SEAS Students Win a Second Qualcomm Innovation Fellowship

May 21 2013 | By Holly Evarts

Having won a 2012 Qualcomm Innovation Fellowship (QInF) a year ago, electrical engineering PhD candidates Sunwoo Lee and Michael Lekas have put their $100,000 award to such good use that they have now won a 2013 QInF, for another $100,000.

Working under the supervision of professors Kenneth Shepard (electrical engineering) and James Hone (mechanical engineering), they collaborated with Changhyuk Lee, a PhD candidate in Professor Alyosha Molnar’s group at Cornell, to use graphene, a sheet of carbon a single atom thick that has outstanding electrical properties and is the world’s strongest material, to develop smaller, more flexible, and more frequency-selective on-chip filters that could lead to improved wireless devices: “Graphene Resonator Based Mixer-First Receiver on CMOS for Digitally Controlled and Widely Tunable RF Interface.”


Clockwise, from top left, Professors Alyosha Molnar, James Hone, and Kenneth Shepard, and PhD Candidates Michael Lekas, Sunwoo Lee, and Changhyuk Lee.

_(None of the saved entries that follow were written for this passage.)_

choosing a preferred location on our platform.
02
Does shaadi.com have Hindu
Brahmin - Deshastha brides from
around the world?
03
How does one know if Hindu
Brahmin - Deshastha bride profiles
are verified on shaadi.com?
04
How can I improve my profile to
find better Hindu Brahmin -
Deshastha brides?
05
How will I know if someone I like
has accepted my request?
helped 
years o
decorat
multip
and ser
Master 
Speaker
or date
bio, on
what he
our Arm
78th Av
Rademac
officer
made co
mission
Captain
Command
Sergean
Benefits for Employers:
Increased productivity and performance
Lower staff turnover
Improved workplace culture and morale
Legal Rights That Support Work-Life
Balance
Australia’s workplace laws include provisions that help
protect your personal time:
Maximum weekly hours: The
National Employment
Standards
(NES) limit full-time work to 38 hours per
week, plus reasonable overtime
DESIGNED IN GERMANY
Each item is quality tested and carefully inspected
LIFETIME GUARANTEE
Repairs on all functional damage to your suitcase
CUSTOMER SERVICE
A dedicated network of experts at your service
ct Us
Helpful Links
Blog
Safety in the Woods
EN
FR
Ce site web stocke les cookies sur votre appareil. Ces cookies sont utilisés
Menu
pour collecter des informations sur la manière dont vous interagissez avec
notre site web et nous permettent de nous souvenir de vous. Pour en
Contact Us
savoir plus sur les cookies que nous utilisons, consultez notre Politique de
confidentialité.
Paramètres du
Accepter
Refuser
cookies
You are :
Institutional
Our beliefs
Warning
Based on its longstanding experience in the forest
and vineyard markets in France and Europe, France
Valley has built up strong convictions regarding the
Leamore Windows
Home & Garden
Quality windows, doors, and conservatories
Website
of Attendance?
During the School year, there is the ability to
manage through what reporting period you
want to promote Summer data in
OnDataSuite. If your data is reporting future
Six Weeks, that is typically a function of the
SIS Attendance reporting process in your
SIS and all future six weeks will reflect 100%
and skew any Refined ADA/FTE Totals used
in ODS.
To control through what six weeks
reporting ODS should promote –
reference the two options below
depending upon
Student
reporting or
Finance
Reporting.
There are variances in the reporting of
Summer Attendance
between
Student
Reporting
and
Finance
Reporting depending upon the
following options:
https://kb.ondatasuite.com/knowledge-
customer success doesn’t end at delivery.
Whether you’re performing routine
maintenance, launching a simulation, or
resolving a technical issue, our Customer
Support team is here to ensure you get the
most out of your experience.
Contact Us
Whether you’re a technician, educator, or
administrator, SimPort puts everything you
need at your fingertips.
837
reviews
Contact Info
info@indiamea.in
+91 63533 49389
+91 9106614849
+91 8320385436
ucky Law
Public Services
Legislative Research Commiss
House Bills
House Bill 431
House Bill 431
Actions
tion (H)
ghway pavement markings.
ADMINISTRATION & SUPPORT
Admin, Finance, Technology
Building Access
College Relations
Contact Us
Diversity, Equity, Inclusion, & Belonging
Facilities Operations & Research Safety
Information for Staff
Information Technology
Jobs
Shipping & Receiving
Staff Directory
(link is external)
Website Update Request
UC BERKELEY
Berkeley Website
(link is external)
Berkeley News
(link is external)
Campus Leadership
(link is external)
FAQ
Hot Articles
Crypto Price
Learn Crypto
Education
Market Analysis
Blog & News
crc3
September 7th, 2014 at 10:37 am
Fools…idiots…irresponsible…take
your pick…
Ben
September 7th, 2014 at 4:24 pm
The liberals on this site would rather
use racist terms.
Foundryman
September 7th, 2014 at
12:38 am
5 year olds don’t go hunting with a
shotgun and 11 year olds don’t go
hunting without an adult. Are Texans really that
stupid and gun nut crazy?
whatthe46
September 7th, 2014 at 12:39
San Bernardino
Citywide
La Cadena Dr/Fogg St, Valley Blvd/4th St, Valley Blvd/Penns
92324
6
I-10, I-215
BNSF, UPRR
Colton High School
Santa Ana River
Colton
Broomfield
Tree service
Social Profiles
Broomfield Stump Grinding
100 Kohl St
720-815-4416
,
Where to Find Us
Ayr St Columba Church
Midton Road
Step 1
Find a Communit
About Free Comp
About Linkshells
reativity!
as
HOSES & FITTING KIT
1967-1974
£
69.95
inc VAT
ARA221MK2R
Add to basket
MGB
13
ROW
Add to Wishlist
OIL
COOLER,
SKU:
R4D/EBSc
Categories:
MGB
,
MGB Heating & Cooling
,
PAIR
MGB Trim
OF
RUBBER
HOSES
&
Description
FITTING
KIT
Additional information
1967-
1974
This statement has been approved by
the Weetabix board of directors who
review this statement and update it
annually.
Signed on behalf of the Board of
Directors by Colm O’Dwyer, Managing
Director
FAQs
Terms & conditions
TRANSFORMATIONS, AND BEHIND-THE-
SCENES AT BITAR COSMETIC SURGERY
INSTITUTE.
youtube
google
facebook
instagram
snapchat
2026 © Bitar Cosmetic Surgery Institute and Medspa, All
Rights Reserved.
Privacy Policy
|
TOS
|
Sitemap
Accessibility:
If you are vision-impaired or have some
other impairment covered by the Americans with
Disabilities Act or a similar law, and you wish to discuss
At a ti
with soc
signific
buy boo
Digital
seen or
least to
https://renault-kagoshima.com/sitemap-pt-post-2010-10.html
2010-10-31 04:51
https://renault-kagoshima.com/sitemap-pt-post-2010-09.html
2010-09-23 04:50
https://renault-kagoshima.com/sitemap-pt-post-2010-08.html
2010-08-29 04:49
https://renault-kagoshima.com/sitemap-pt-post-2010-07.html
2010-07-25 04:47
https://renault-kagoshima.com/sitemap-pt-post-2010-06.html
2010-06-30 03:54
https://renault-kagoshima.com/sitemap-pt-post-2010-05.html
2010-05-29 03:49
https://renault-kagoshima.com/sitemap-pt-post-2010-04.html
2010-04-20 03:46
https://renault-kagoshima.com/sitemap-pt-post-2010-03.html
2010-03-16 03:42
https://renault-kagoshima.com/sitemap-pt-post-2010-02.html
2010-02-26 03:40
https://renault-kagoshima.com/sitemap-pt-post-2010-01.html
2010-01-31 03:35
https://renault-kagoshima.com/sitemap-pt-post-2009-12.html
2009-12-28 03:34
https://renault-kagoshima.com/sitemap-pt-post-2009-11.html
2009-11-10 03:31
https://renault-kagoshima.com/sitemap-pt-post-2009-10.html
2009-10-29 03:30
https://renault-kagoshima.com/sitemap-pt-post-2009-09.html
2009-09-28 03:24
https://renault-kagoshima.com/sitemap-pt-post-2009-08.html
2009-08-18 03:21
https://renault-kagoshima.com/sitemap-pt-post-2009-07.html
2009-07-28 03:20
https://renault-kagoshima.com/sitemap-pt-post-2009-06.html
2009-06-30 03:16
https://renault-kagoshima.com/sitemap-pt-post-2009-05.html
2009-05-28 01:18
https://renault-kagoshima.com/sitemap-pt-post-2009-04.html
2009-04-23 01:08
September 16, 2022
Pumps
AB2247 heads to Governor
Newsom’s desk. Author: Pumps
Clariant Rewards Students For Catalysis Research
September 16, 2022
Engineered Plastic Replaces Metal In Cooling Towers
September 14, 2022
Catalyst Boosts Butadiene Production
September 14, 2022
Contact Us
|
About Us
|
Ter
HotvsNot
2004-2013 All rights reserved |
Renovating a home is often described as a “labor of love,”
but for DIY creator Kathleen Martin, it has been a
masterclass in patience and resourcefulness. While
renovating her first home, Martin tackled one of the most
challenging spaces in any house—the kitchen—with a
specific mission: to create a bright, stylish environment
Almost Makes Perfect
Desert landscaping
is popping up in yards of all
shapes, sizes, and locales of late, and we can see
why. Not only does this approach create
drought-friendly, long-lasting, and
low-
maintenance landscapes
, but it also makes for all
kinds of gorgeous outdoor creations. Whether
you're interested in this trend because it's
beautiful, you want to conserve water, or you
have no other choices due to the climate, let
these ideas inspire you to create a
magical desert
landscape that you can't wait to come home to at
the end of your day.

“We think that these smaller, more flexible filters will be a new building block for wireless circuit design,” Lee says. “We’re all very excited, encouraged, and honored to have continued interest from industry, which confirms the feasibility as well as promises of our project.”

Smart phones today receive and send so much data—photos, videos, etc.—that the constantly increasing traffic can lead to congestion and overload in the wireless spectrum. These phones are designed to utilize multiple frequency bands, to perform different tasks simultaneously, using separate circuits for each band so that a single phone effectively houses multiple phones within the same case. 

A major component in such wireless receiver design, Lee explains, is a filter that enables the phone to pick out a single signal in a narrow frequency range from the many others that are on slightly different frequencies—this is why a large crowd can all use cell phones at the same time. But current filters are bulky and difficult to integrate with conventional microelectronics technology, plus they lack the tunability that would enable a single receiver to cover multiple bands.


SU-8 polymer clamped graphene resonator for stress engineering

The team’s wining QInF proposal is to make on-chip flexible filters on conventional CMOS integrated circuit chips to address these limitations. These flexible filters, says Lee, will be based on high-frequency mechanical resonators made of graphene. He and his colleagues have developed a process to make graphene filter arrays with chemical vapor deposited graphene to prove the scalability of the proposed technology. They have also demonstrated a new method to stress-engineer the graphene resonators to control their resonant frequency and tunability, and are currently optimizing the fabrication process further, while developing a circuit model for the resonator.

“Sunwoo, Michael, and Changhyuk are stellar students who have taken this project in entirely new directions largely on their own initiative,” says Hone. “Their success in working together across disciplines and campuses is an excellent example of the collaborative and interdisciplinary atmosphere at Columbia Engineering.”

The QInF fellowships are extremely competitive: in 2013, only eight fellowships were awarded from a field of 138 submissions from 15 top universities. “For the second consecutive year, the Columbia Engineering School has had a very impressive showing, with two of its teams selected to compete in the 2013 QInF finals, and with one team winning one of the eight fellowships,” notes Aaron Klein BS’04, MS’05, and PhD’10, and a senior engineer at Qualcomm who is also the point-of-contact to Columbia University. "This reflects Columbia Engineering’s consistently excellent quality of research.” He added that the winning team will be mentored by top engineers from Qualcomm’s New Jersey Research Center.